The party’s goals in the sphere of reproductive and sexual rights are only palatable to the hardliners in the Episcopal Conference, and to small groups of religious fundamentalists. But apart from the total ban on abortion, PiS continues to float a range of ideas whose common denominator is the need to control people’s sexual and reproductive choices: making certain kinds of contraception illegal, cancelling public funding of IVF treatment, and changing the sex education curriculum so that it conforms to Catholic doctrine.
…the future looks grim: polls show that PiS is poised to win the next general election in 2019
It seems scarcely believable in a European country in 2018, but PiS seems determined to subjugate women in the name of religious fundamentalism. And yet, whenever their attempts are checked by widespread protests, they backtrack, bide their time and try to do it again – by hook or by crook. It appears that their need to control women’s sexuality goes beyond ideological motivations and amounts to an obsession.
So far, women in Poland have won several battles, but they haven’t yet won the war. In spite of the growing public support for the protests and their energy, the future looks grim: polls show that PiS is poised to win the next general election in 2019.
PiS exerts total control over public television and radio, and uses their full potential to marginalize and destroy its political opponents. As such, the public media channels are outlets for blatant propaganda, branding Black Protesters and women’s rights activists as “enemies of the people.”
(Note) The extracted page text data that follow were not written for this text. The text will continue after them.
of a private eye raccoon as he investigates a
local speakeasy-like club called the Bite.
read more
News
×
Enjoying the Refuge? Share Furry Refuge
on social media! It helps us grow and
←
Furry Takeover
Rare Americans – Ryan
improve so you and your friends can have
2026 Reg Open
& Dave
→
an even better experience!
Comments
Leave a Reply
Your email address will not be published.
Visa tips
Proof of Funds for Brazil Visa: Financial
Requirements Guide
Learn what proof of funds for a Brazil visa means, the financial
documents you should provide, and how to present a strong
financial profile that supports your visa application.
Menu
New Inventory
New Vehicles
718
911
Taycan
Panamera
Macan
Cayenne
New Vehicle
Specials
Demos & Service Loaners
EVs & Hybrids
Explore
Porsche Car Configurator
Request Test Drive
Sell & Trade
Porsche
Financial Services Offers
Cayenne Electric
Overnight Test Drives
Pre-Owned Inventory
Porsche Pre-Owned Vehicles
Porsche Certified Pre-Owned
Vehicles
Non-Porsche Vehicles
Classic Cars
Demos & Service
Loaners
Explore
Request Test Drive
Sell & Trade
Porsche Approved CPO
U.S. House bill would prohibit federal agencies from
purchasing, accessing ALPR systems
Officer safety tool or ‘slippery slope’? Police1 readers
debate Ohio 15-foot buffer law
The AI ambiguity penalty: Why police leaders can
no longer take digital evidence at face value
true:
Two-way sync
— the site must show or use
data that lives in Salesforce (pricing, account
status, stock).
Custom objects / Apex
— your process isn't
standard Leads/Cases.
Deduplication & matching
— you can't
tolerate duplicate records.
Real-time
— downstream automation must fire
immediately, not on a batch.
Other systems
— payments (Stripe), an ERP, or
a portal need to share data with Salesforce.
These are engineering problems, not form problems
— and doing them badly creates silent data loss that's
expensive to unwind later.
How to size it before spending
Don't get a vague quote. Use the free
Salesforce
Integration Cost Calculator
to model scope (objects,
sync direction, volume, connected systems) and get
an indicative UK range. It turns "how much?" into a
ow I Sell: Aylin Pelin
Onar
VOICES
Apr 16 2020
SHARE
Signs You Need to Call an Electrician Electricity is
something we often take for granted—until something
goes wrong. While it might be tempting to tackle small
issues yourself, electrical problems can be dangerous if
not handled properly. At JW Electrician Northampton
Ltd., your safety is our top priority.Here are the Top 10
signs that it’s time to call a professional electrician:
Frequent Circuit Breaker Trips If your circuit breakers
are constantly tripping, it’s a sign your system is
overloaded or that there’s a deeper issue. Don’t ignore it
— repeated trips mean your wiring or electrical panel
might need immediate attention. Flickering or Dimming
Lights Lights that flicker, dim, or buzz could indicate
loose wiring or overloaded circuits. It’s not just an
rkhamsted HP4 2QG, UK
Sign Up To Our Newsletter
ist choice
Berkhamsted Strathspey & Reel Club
In this struggle, the most powerful weapons that Polish women have are solidarity and connectedness. Social media helps to level the playing field
In this struggle, the most powerful weapons that Polish women have are solidarity and connectedness. Social media, in particular, helps to level the playing field. Thanks to Facebook and Twitter, the voices of women, marginalised in the Parliament and the mainstream media, can be heard in the public debate.
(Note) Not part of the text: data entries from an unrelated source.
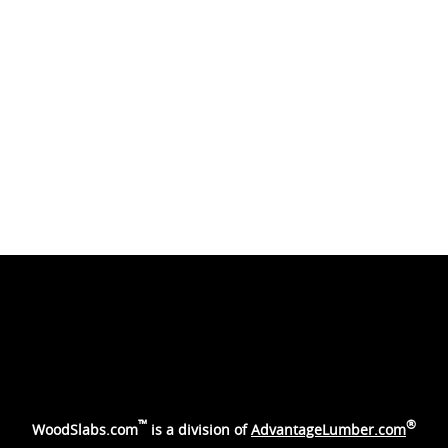
™
®
WoodSlabs.com
is a division of
AdvantageLumber.com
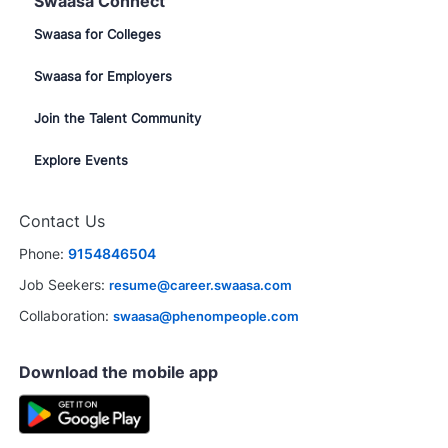
Swaasa Connect
Swaasa for Colleges
Swaasa for Employers
Join the Talent Community
Explore Events
Contact Us
Phone:
9154846504
Job Seekers:
resume@career.swaasa.com
Collaboration:
swaasa@phenompeople.com
Download the mobile app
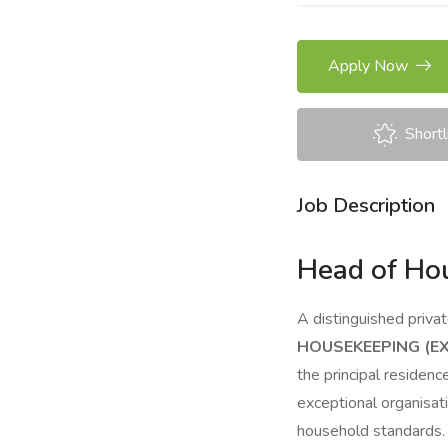
Apply Now
Shortl
Job Description
Head of Hou
A distinguished priva
HOUSEKEEPING (E
the principal residen
exceptional organisat
household standards.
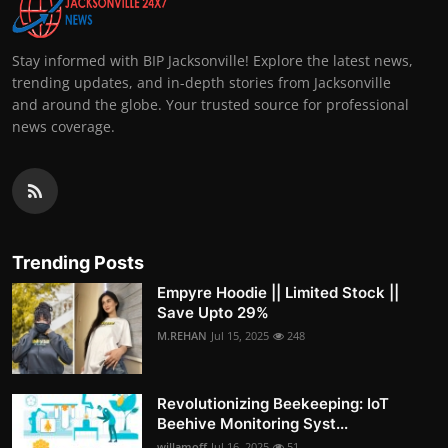
Stay informed with BIP Jacksonville! Explore the latest news,
trending updates, and in-depth stories from Jacksonville
and around the globe. Your trusted source for professional
news coverage.
Trending Posts
Empyre Hoodie || Limited Stock ||
Save Upto 29%
M.REHAN
Jul 15, 2025
248
Revolutionizing Beekeeping: IoT
Beehive Monitoring Syst...
willamoff
Jul 16, 2025
51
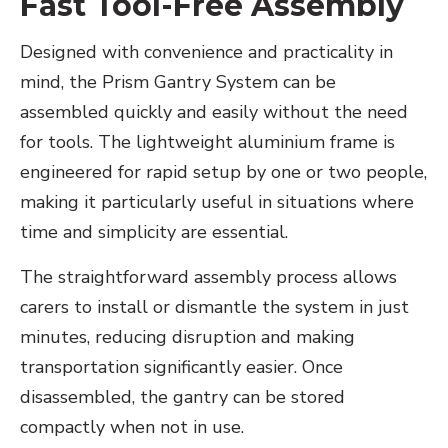
Fast Tool-Free Assembly
Designed with convenience and practicality in
mind, the Prism Gantry System can be
assembled quickly and easily without the need
for tools. The lightweight aluminium frame is
engineered for rapid setup by one or two people,
making it particularly useful in situations where
time and simplicity are essential.
The straightforward assembly process allows
carers to install or dismantle the system in just
minutes, reducing disruption and making
transportation significantly easier. Once
disassembled, the gantry can be stored
compactly when not in use.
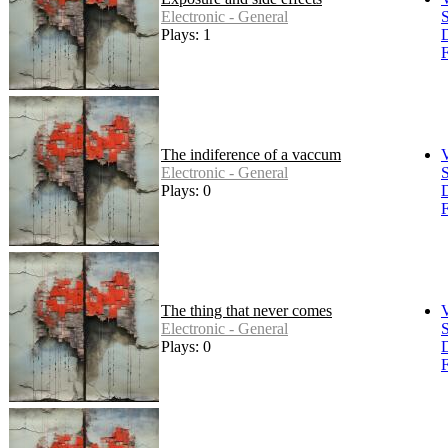
Electronic - General
S
Plays: 1
F
The indiference of a vaccum
Electronic - General
S
Plays: 0
F
The thing that never comes
Electronic - General
S
Plays: 0
F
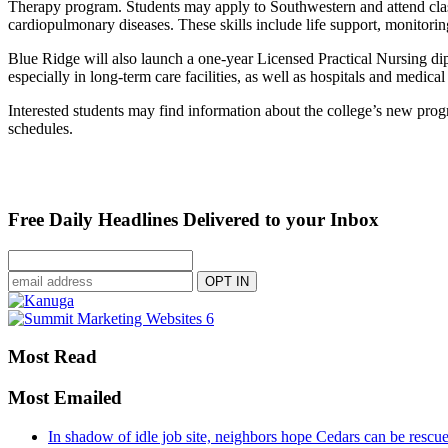
Therapy program. Students may apply to Southwestern and attend class
cardiopulmonary diseases. These skills include life support, monitoring
Blue Ridge will also launch a one-year Licensed Practical Nursing di
especially in long-term care facilities, as well as hospitals and medical
Interested students may find information about the college’s new progra
schedules.
Free Daily Headlines Delivered to your Inbox
Most Read
Most Emailed
In shadow of idle job site, neighbors hope Cedars can be rescu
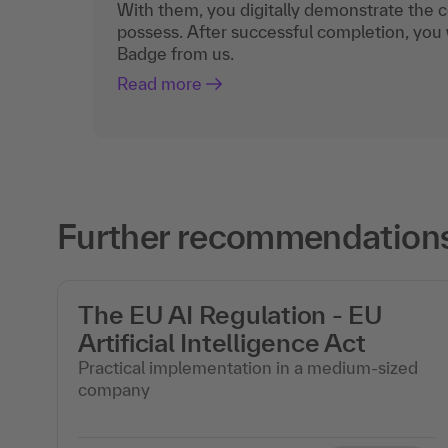
With them, you digitally demonstrate the
possess. After successful completion, you 
Badge from us.
Read more
Further recommendations
The EU AI Regulation - EU
Artificial Intelligence Act
Practical implementation in a medium-sized
company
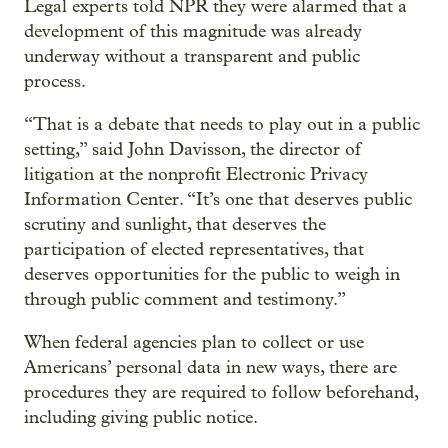
Legal experts told NPR they were alarmed that a
development of this magnitude was already
underway without a transparent and public
process.
“That is a debate that needs to play out in a public
setting,” said John Davisson, the director of
litigation at the nonprofit Electronic Privacy
Information Center. “It’s one that deserves public
scrutiny and sunlight, that deserves the
participation of elected representatives, that
deserves opportunities for the public to weigh in
through public comment and testimony.”
When federal agencies plan to collect or use
Americans’ personal data in new ways, there are
procedures they are required to follow beforehand,
including giving public notice.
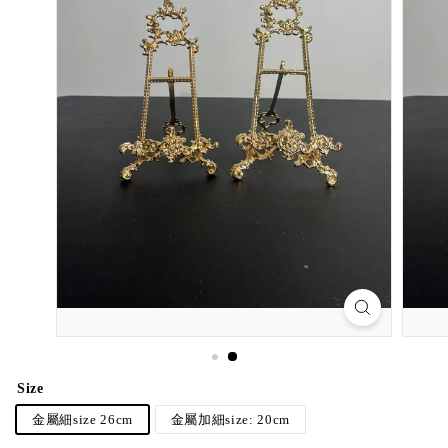
Size
金屬細size 26cm
金屬加細size: 20cm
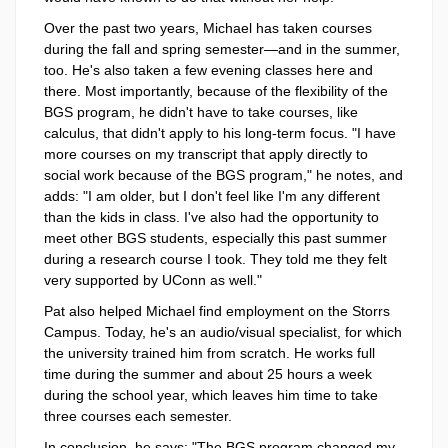
Over the past two years, Michael has taken courses
during the fall and spring semester—and in the summer,
too. He's also taken a few evening classes here and
there. Most importantly, because of the flexibility of the
BGS program, he didn't have to take courses, like
calculus, that didn't apply to his long-term focus. "I have
more courses on my transcript that apply directly to
social work because of the BGS program," he notes, and
adds: "I am older, but I don't feel like I'm any different
than the kids in class. I've also had the opportunity to
meet other BGS students, especially this past summer
during a research course I took. They told me they felt
very supported by UConn as well."
Pat also helped Michael find employment on the Storrs
Campus. Today, he's an audio/visual specialist, for which
the university trained him from scratch. He works full
time during the summer and about 25 hours a week
during the school year, which leaves him time to take
three courses each semester.
In conclusion, he says: "The BGS program changed my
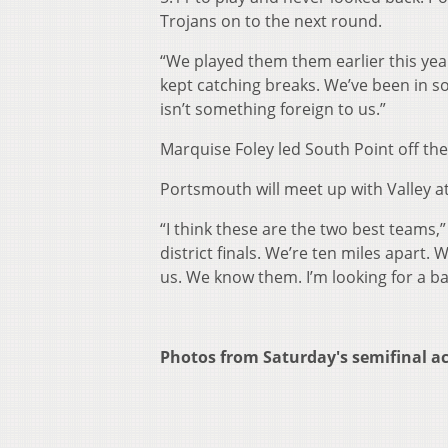
Trojans on to the next round.
“We played them them earlier this year
kept catching breaks. We’ve been in 
isn’t something foreign to us.”
Marquise Foley led South Point off th
Portsmouth will meet up with Valley at 
“I think these are the two best teams,” C
district finals. We’re ten miles apart. 
us. We know them. I’m looking for a bat
Photos from Saturday's semifinal a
Another hopeful sign is international solidarity: Polish Women’s Strike is part of the International Women’s Strike network, and solidarity protests were staged in many countries on the day of the Black Protest in 2016 and 2018. We can still hope that women in Poland will be able to block PiS’s future attempts to limit their freedom, but it is worrying that they have to do it using extra-parliamentary means. The parliamentary opposition is not as involved in the protests as it could be, and has tried in the past to hijack them for their own political ends.
It is also disheartening that PiS’s behaviour is a mixture of short-term cowardice – they backtrack after every large-scale women’s protest, and long-term relentlessness – after a period of respite, they try to do it again.
In the words of a famous slogan: I can’t believe we still have to protest this shit, again and again.